フウの木の紅葉

がいつのまにか始まっていました。温帯の国々の紅葉ほど鮮やかではありませんが、真っ青な空に映える色づいた葉はなにやら懐かしい。なんだか日本にいるようなそんな暗示を自分にかけて歩いていると、やはり台北は京都に似ています。この角を曲がると、ほら、千本今出川から千本丸太町あたりのあの雰囲気・・・ここいらは武者小路新町(そのあたりに住んでいた)から上京区役所周辺の感じ・・・でも京都御苑のつもりで國父紀念館のある中山公園の回りの歩道を歩いていると強烈な犬の小便の匂いが突如鼻を突き、一気に「一人京都ごっこ」は冷めるのであった。

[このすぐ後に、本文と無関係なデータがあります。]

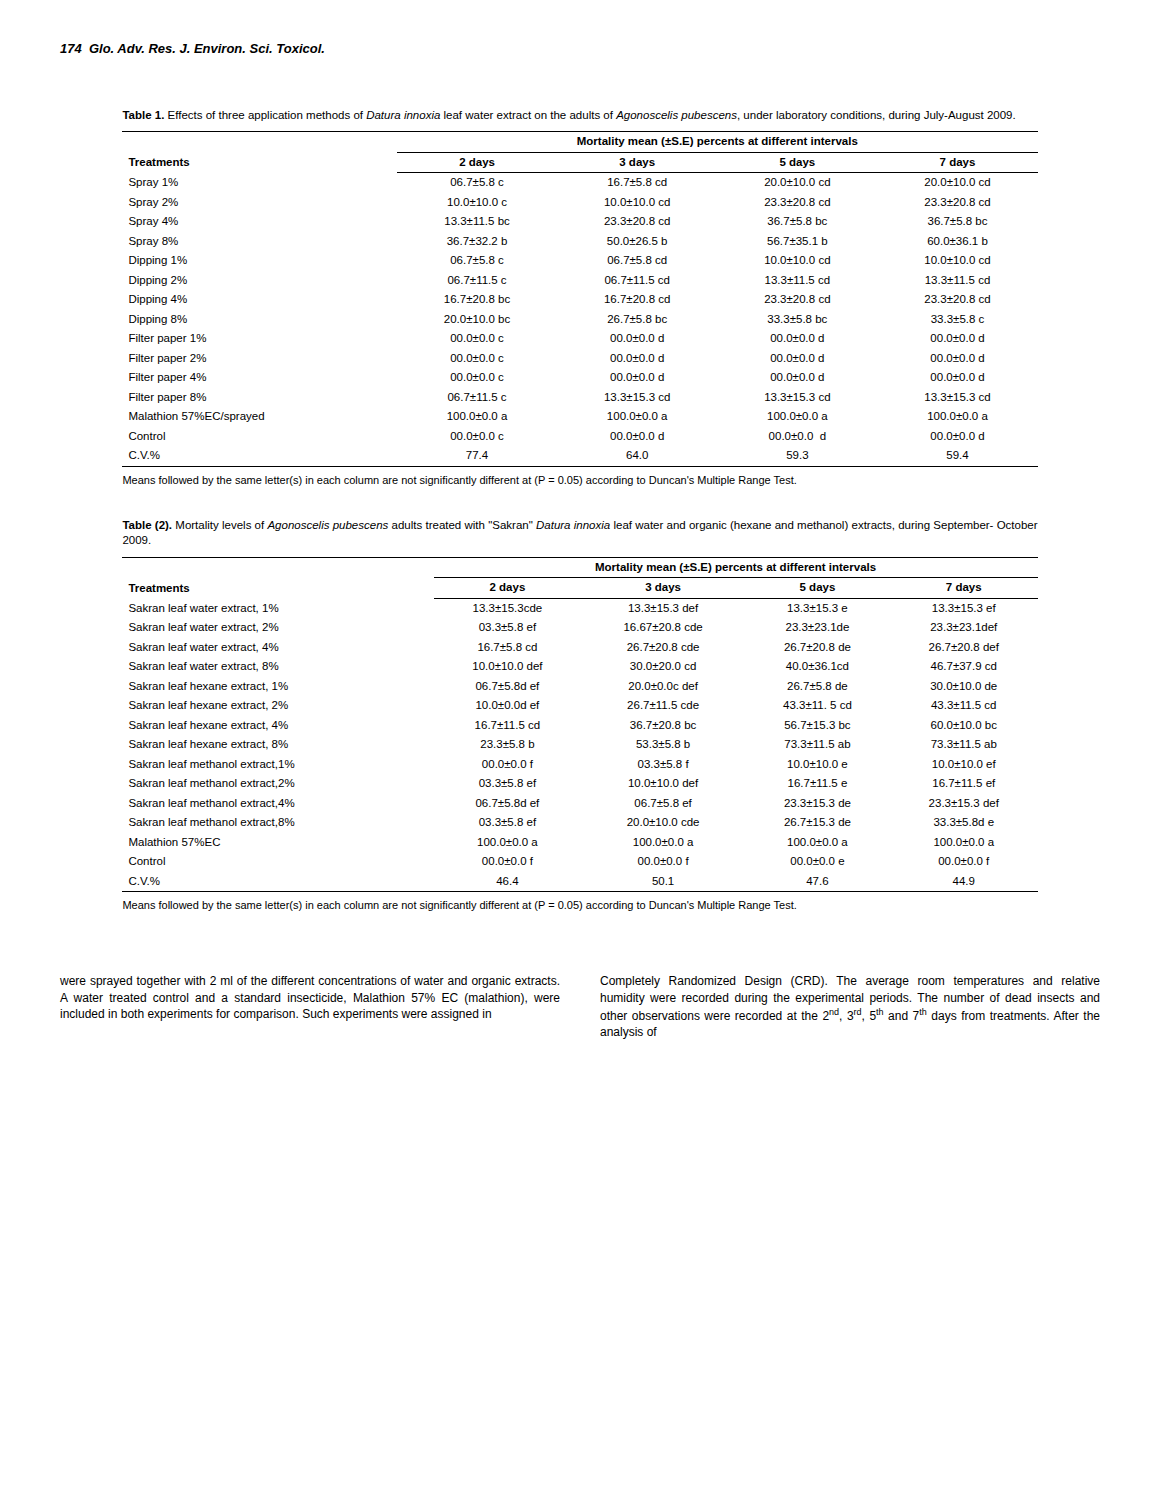174 Glo. Adv. Res. J. Environ. Sci. Toxicol.
Table 1. Effects of three application methods of Datura innoxia leaf water extract on the adults of Agonoscelis pubescens, under laboratory conditions, during July-August 2009.
| Treatments | Mortality mean (±S.E) percents at different intervals |
| --- | --- |
| 2 days | 3 days | 5 days | 7 days |
| Spray 1% | 06.7±5.8 c | 16.7±5.8 cd | 20.0±10.0 cd | 20.0±10.0 cd |
| Spray 2% | 10.0±10.0 c | 10.0±10.0 cd | 23.3±20.8 cd | 23.3±20.8 cd |
| Spray 4% | 13.3±11.5 bc | 23.3±20.8 cd | 36.7±5.8 bc | 36.7±5.8 bc |
| Spray 8% | 36.7±32.2 b | 50.0±26.5 b | 56.7±35.1 b | 60.0±36.1 b |
| Dipping 1% | 06.7±5.8 c | 06.7±5.8 cd | 10.0±10.0 cd | 10.0±10.0 cd |
| Dipping 2% | 06.7±11.5 c | 06.7±11.5 cd | 13.3±11.5 cd | 13.3±11.5 cd |
| Dipping 4% | 16.7±20.8 bc | 16.7±20.8 cd | 23.3±20.8 cd | 23.3±20.8 cd |
| Dipping 8% | 20.0±10.0 bc | 26.7±5.8 bc | 33.3±5.8 bc | 33.3±5.8 c |
| Filter paper 1% | 00.0±0.0 c | 00.0±0.0 d | 00.0±0.0 d | 00.0±0.0 d |
| Filter paper 2% | 00.0±0.0 c | 00.0±0.0 d | 00.0±0.0 d | 00.0±0.0 d |
| Filter paper 4% | 00.0±0.0 c | 00.0±0.0 d | 00.0±0.0 d | 00.0±0.0 d |
| Filter paper 8% | 06.7±11.5 c | 13.3±15.3 cd | 13.3±15.3 cd | 13.3±15.3 cd |
| Malathion 57%EC/sprayed | 100.0±0.0 a | 100.0±0.0 a | 100.0±0.0 a | 100.0±0.0 a |
| Control | 00.0±0.0 c | 00.0±0.0 d | 00.0±0.0 d | 00.0±0.0 d |
| C.V.% | 77.4 | 64.0 | 59.3 | 59.4 |
Means followed by the same letter(s) in each column are not significantly different at (P = 0.05) according to Duncan's Multiple Range Test.
Table (2). Mortality levels of Agonoscelis pubescens adults treated with "Sakran" Datura innoxia leaf water and organic (hexane and methanol) extracts, during September- October 2009.
| Treatments | Mortality mean (±S.E) percents at different intervals |
| --- | --- |
| 2 days | 3 days | 5 days | 7 days |
| Sakran leaf water extract, 1% | 13.3±15.3cde | 13.3±15.3 def | 13.3±15.3 e | 13.3±15.3 ef |
| Sakran leaf water extract, 2% | 03.3±5.8 ef | 16.67±20.8 cde | 23.3±23.1de | 23.3±23.1def |
| Sakran leaf water extract, 4% | 16.7±5.8 cd | 26.7±20.8 cde | 26.7±20.8 de | 26.7±20.8 def |
| Sakran leaf water extract, 8% | 10.0±10.0 def | 30.0±20.0 cd | 40.0±36.1cd | 46.7±37.9 cd |
| Sakran leaf hexane extract, 1% | 06.7±5.8d ef | 20.0±0.0c def | 26.7±5.8 de | 30.0±10.0 de |
| Sakran leaf hexane extract, 2% | 10.0±0.0d ef | 26.7±11.5 cde | 43.3±11. 5 cd | 43.3±11.5 cd |
| Sakran leaf hexane extract, 4% | 16.7±11.5 cd | 36.7±20.8 bc | 56.7±15.3 bc | 60.0±10.0 bc |
| Sakran leaf hexane extract, 8% | 23.3±5.8 b | 53.3±5.8 b | 73.3±11.5 ab | 73.3±11.5 ab |
| Sakran leaf methanol extract,1% | 00.0±0.0 f | 03.3±5.8 f | 10.0±10.0 e | 10.0±10.0 ef |
| Sakran leaf methanol extract,2% | 03.3±5.8 ef | 10.0±10.0 def | 16.7±11.5 e | 16.7±11.5 ef |
| Sakran leaf methanol extract,4% | 06.7±5.8d ef | 06.7±5.8 ef | 23.3±15.3 de | 23.3±15.3 def |
| Sakran leaf methanol extract,8% | 03.3±5.8 ef | 20.0±10.0 cde | 26.7±15.3 de | 33.3±5.8d e |
| Malathion 57%EC | 100.0±0.0 a | 100.0±0.0 a | 100.0±0.0 a | 100.0±0.0 a |
| Control | 00.0±0.0 f | 00.0±0.0 f | 00.0±0.0 e | 00.0±0.0 f |
| C.V.% | 46.4 | 50.1 | 47.6 | 44.9 |
Means followed by the same letter(s) in each column are not significantly different at (P = 0.05) according to Duncan's Multiple Range Test.
were sprayed together with 2 ml of the different concentrations of water and organic extracts. A water treated control and a standard insecticide, Malathion 57% EC (malathion), were included in both experiments for comparison. Such experiments were assigned in
Completely Randomized Design (CRD). The average room temperatures and relative humidity were recorded during the experimental periods. The number of dead insects and other observations were recorded at the 2nd, 3rd, 5th and 7th days from treatments. After the analysis of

 フウは漢字で書くと「楓」ですが、これは「かえで」とは異なる木。このあたりの事情は牧野富太郎博士の「植物一日一題」の「楓とモミジ」に詳しいのでご興味をお持ちの方はそちらをご覧下さい。漢籍に登場する植物や動物について、上代の日本人は文字のみの情報からその姿・形、あるいは習性をとらえ、日本に存在する「多分、これだろう」と思われる動植物にその漢字を当てはめていったのでしょうね。なので日本に存在しない動植物については、とんちんかんなことになってしまうのでしょう。たとえば漢字で「鶯」で表される鳥についても同様のことが言えるようです。(こういう時、ラテン語の学名というもののすばらしさを実感します。リンネ先生、やはり偉いっっ!!)

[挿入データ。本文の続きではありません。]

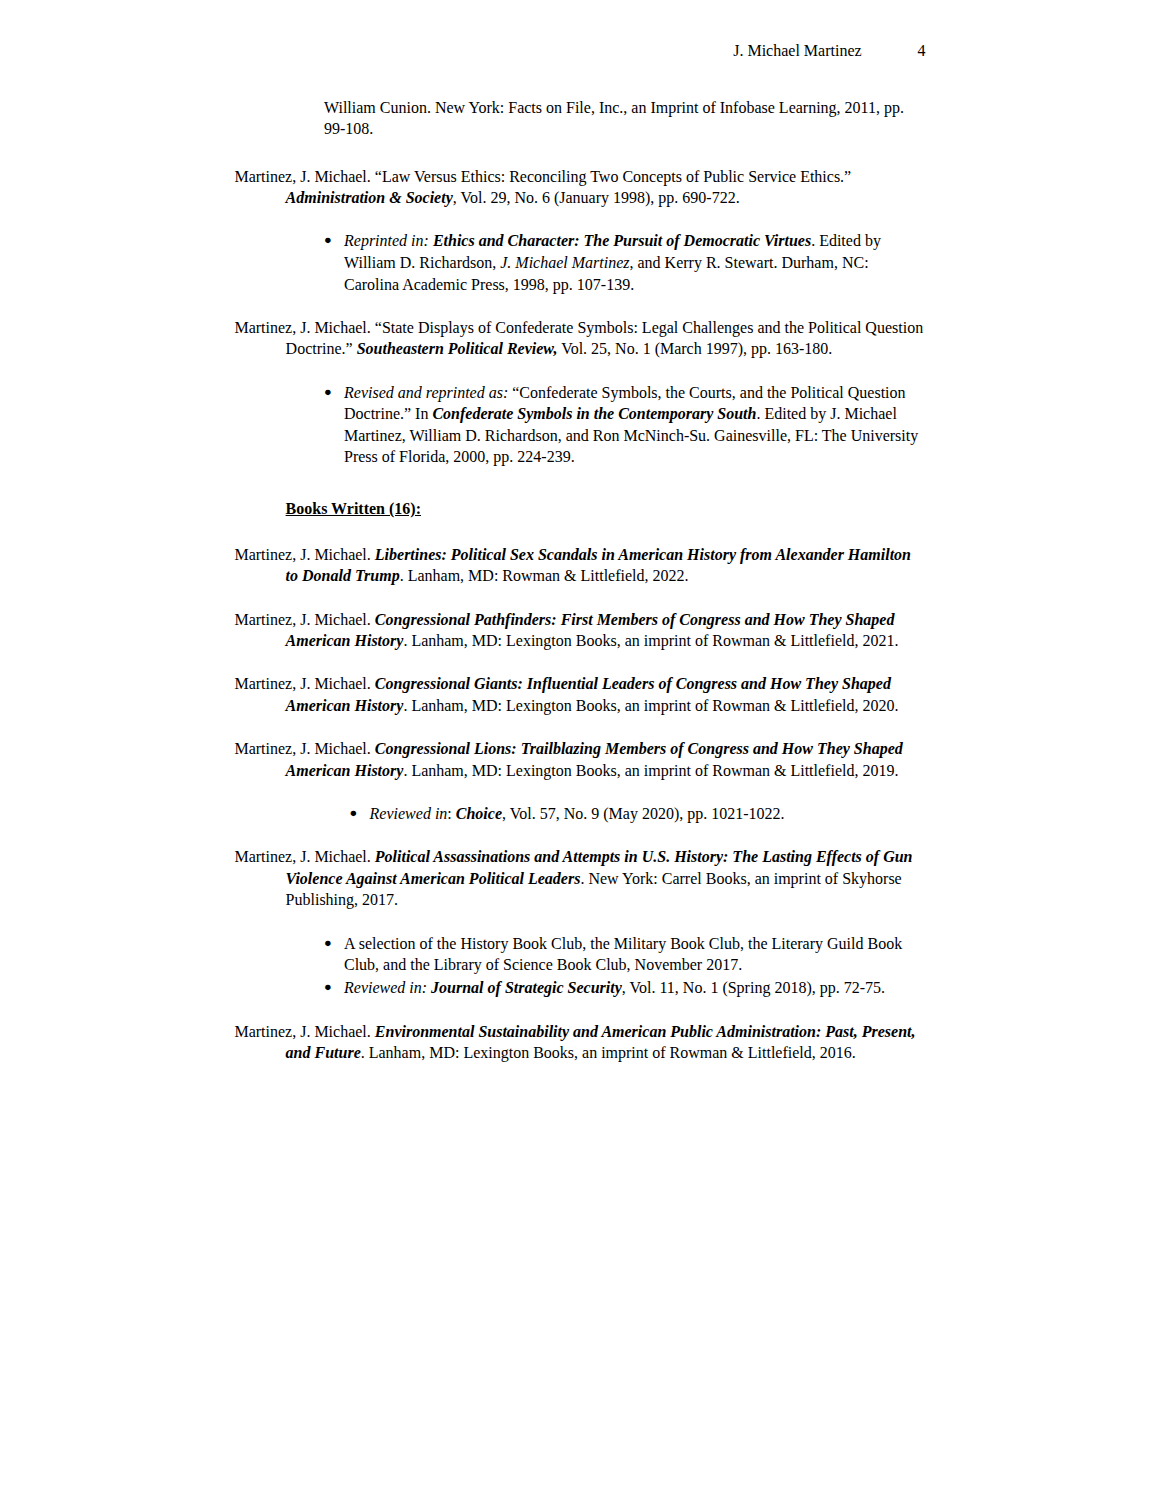J. Michael Martinez 4
William Cunion. New York: Facts on File, Inc., an Imprint of Infobase Learning, 2011, pp. 99-108.
Martinez, J. Michael. “Law Versus Ethics: Reconciling Two Concepts of Public Service Ethics.” Administration & Society, Vol. 29, No. 6 (January 1998), pp. 690-722.
Reprinted in: Ethics and Character: The Pursuit of Democratic Virtues. Edited by William D. Richardson, J. Michael Martinez, and Kerry R. Stewart. Durham, NC: Carolina Academic Press, 1998, pp. 107-139.
Martinez, J. Michael. “State Displays of Confederate Symbols: Legal Challenges and the Political Question Doctrine.” Southeastern Political Review, Vol. 25, No. 1 (March 1997), pp. 163-180.
Revised and reprinted as: “Confederate Symbols, the Courts, and the Political Question Doctrine.” In Confederate Symbols in the Contemporary South. Edited by J. Michael Martinez, William D. Richardson, and Ron McNinch-Su. Gainesville, FL: The University Press of Florida, 2000, pp. 224-239.
Books Written (16):
Martinez, J. Michael. Libertines: Political Sex Scandals in American History from Alexander Hamilton to Donald Trump. Lanham, MD: Rowman & Littlefield, 2022.
Martinez, J. Michael. Congressional Pathfinders: First Members of Congress and How They Shaped American History. Lanham, MD: Lexington Books, an imprint of Rowman & Littlefield, 2021.
Martinez, J. Michael. Congressional Giants: Influential Leaders of Congress and How They Shaped American History. Lanham, MD: Lexington Books, an imprint of Rowman & Littlefield, 2020.
Martinez, J. Michael. Congressional Lions: Trailblazing Members of Congress and How They Shaped American History. Lanham, MD: Lexington Books, an imprint of Rowman & Littlefield, 2019.
Reviewed in: Choice, Vol. 57, No. 9 (May 2020), pp. 1021-1022.
Martinez, J. Michael. Political Assassinations and Attempts in U.S. History: The Lasting Effects of Gun Violence Against American Political Leaders. New York: Carrel Books, an imprint of Skyhorse Publishing, 2017.
A selection of the History Book Club, the Military Book Club, the Literary Guild Book Club, and the Library of Science Book Club, November 2017.
Reviewed in: Journal of Strategic Security, Vol. 11, No. 1 (Spring 2018), pp. 72-75.
Martinez, J. Michael. Environmental Sustainability and American Public Administration: Past, Present, and Future. Lanham, MD: Lexington Books, an imprint of Rowman & Littlefield, 2016.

 さて、漢聲雑誌の「大過虎年」2010年版、胡蝶書坊での販売を開始しました。ぜひぜひご利用下さい。また、ロバート・フランク(Robert Frank, 1924- )のSeven Storiesも来週前半にはアップできると思います。件のKäferbuchも無事、ミュンヘンから届きました。入れて良かった・・・ヨーロッパの甲虫のみならず、外国産のカブトムシなども収録されていて、そのやや素朴な図版に150年前のドイツの昆虫少年の思いはいかなるものであったかと「一人ドイツの昆虫少年ごっこ」をしながら見入っています。こちらも出来る限り早くアップの予定です。うむ、それにしても品揃えにまとまりがない胡蝶書坊であることよ。